> **Work to complete**:
Each record below should be repeated precisely as written.

(Dataset items)

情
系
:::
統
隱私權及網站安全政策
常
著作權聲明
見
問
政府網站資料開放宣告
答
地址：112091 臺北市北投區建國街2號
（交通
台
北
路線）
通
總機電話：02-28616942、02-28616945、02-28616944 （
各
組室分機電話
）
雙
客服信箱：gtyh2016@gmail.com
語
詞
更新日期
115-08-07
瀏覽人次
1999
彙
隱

> **Finished exercise**:
情
系
:::
統
隱私權及網站安全政策
常
著作權聲明
見
問
政府網站資料開放宣告
答
地址：112091 臺北市北投區建國街2號
（交通
台
北
路線）
通
總機電話：02-28616942、02-28616945、02-28616944 （
各
組室分機電話
）
雙
客服信箱：gtyh2016@gmail.com
語
詞
更新日期
115-08-07
瀏覽人次
1999
彙
隱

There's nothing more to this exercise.